Expression evaluation is where types collide. The binary operator handler inspects both operands’ value_type fields and routes to a type-specific function: execute_binary_int, execute_binary_real, or execute_binary_str. Mixed int and real operands are upcasted to double before the real handler runs — the same implicit promotion Python applies, made explicit here because C has no implicit promotion for user-defined types.

Division by zero is caught before the operator executes:

if (right == 0) {
  printf("**SEMANTIC ERROR: division by zero (line %d)\n", stmt->line);
  *success = false;
  return;
}

No signal handler. No setjmp/longjmp. No exception. The error propagates up through every caller via *success = false. This is the Go-style error-first pattern: explicit, predictable, and zero magic.

String concatenation mallocs a new buffer: malloc(strlen(left) + strlen(right) + 1). The +1 is the null terminator — a classic C pitfall when forgotten. The result is caller-owned and eventually lands in RAM, where it gets duplicated again.

The four builtins — print(), input(), int(), float() — are dispatched by function name string comparison. input() always returns RAM_TYPE_STR, exactly like Python’s input(). int() uses atoi() with a validity check: atoi returns 0 both on success with input "0" and on failure with non-numeric input, so the interpreter checks whether the input string is actually "0" to distinguish them.

x = int(input("Enter a number: "))
y = x * x
print(y)


What Was Left Out (and What That Teaches You)

nuPython supports integer, float, string, boolean, and None types. Assignments, while loops, if/elif/else, and four builtins. No def, no for, no lists, no dicts, no exceptions.

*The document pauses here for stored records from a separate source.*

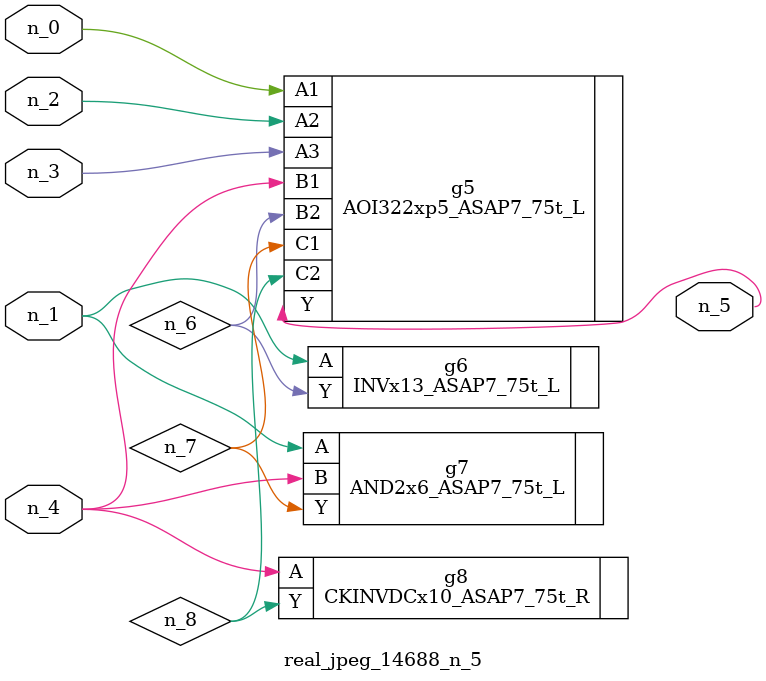
<source format=v>
module real_jpeg_14688_n_5 (n_4, n_0, n_1, n_2, n_3, n_5);

input n_4;
input n_0;
input n_1;
input n_2;
input n_3;

output n_5;

wire n_8;
wire n_6;
wire n_7;

AOI322xp5_ASAP7_75t_L g5 ( 
.A1(n_0),
.A2(n_2),
.A3(n_3),
.B1(n_4),
.B2(n_6),
.C1(n_7),
.C2(n_8),
.Y(n_5)
);

INVx13_ASAP7_75t_L g6 ( 
.A(n_1),
.Y(n_6)
);

AND2x6_ASAP7_75t_L g7 ( 
.A(n_1),
.B(n_4),
.Y(n_7)
);

CKINVDCx10_ASAP7_75t_R g8 ( 
.A(n_4),
.Y(n_8)
);


endmodule
</source>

Each omission is a lesson. No garbage collector means every malloc has a visible paired free. The ownership contract is explicit — you can trace exactly who allocated and who frees every byte. CPython’s reference counting hides this; nuPython forces you to see it. No exception mechanism means every error is a returned NULL or false. The discipline required to propagate errors correctly through ten call frames is exactly what makes robust C code hard. No operator precedence means a * b + c requires tmp = a * b; result = tmp + c — which surfaces the fact that precedence in a real parser isn’t magic, it’s grammar rule hierarchy. No def means no call stack, no local scopes, no return mechanism — each of which is a significant addition on its own.

nuPython is about 2,000 lines of C. CPython is 400,000. The delta is features. The fundamentals are the same.